Effect of Melatonin in Patients With Diabetic Peripheral Neuropathy

Diabetic neuropathy is a microvascular complication affecting 50% of patients throughout their lifetime. It leads to various complications including foot ulcerations and lower limb amputations, thus impairs the patient's quality of life. Distal symmetrical polyneuropathy is the most common subtype. Symptoms include tingling, burning and electrical pain associated with nocturnal exacerbation. Almost 50% of patients are asymptomatic thus diagnosis must include assessment of signs.

Pathophysiologic mechanism behind hyperglycemia induced nerve damage include the activation of various pathways including polyol and advanced glycation end product (AGE), which produces reactive oxygen species. Molecular studies have revealed the involvement of certain transcriptional regulators such as Nrf2-Keap1 and NfKb inflammatory cascade.

Nuclear erythroid growth factor-2 (Nrf2) functions primarily as a defense mechanism in cellular oxidative stress, producing anti-oxidant enzymes as glutathione reductase (GSH) and superoxide dismutase (SOD). However, in long term hyperglycemia, downregulation of nrf2 takes place, leading to accumulation of reactive oxygen species (ROS), which in turn activates nfkb inflammatory pathway and produces various cytokines such as tumor necrosis factor-alpha (Tnf-alpha), interleukin-1 (IL-1) and interleukin-6 (IL-6). Tumor-necrosis factor is known to be highly associated with nerve damage.

Drugs that target disease pathophysiology are currently unavailable, instead DPN management mainly depends on lifestyle modification through weight loss, blood pressure, blood glucose, lipid profile management along with symptomatic care. Yet these fail to stop disease progression.

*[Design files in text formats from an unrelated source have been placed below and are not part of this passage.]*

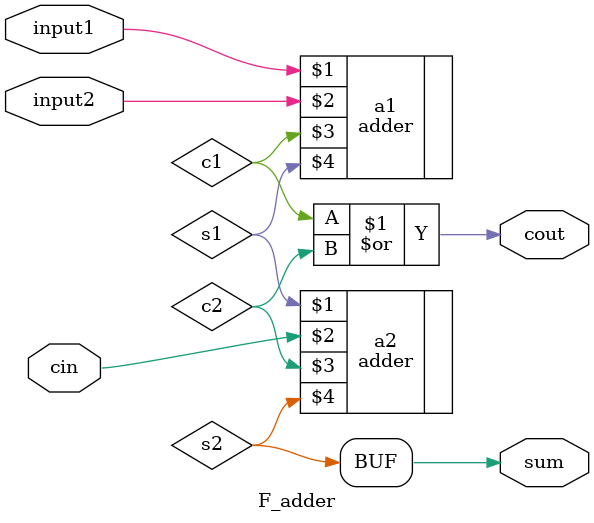
<source format=v>
module F_adder(input1,input2,cin,sum,cout);

	input input1,input2,cin;
	output sum,cout;
	
	wire c1, c2, s1, s2;
	
	adder a1(input1, input2, c1, s1);
	adder a2(s1, cin, c2, s2);

	assign cout = c1 | c2;	
	assign sum = s2;

endmodule


</source>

Melatonin is known to possess anti-oxidant and anti-inflammatory properties through upregulating nrf2. It's hypothesized that adding it to standard therapy shall activate nrf2, and downregulate nfkb pathway and inflammatory cytokines, improving disease progression and patient's quality of life.

The aim of the current study is to measure the effect of melatonin on oxidative stress, inflammatory markers and clinical outcome in type 2 diabetic patients with DPN.

All patients will be assessed for the following data at baseline:

1. Age, gender, diabetes duration, diabetic neuropathy duration.
2. HbA1c, liver functions, kidney functions and lipid profile.

Lab assessment will be done at both baseline and at the end of the trial to assess the effect of melatonin on the following:

1. Nuclear erythroid related factor-2 (NRf2) (an oxidative marker)
2. Tumor necrosis factor-alpha (an inflammatory marker)

Assessment of clinical outcomes will be done as well, at both baseline and endpoint using the following:

1. Toronto clinical scoring system (TCSS)
2. Michigan neuropathy screening instrument questionnaire (MNSIQ) Samples used to assess oxidative and inflammatory markers will be stored at -80 degrees to be analyzed later at the end of the study using ELISA kits.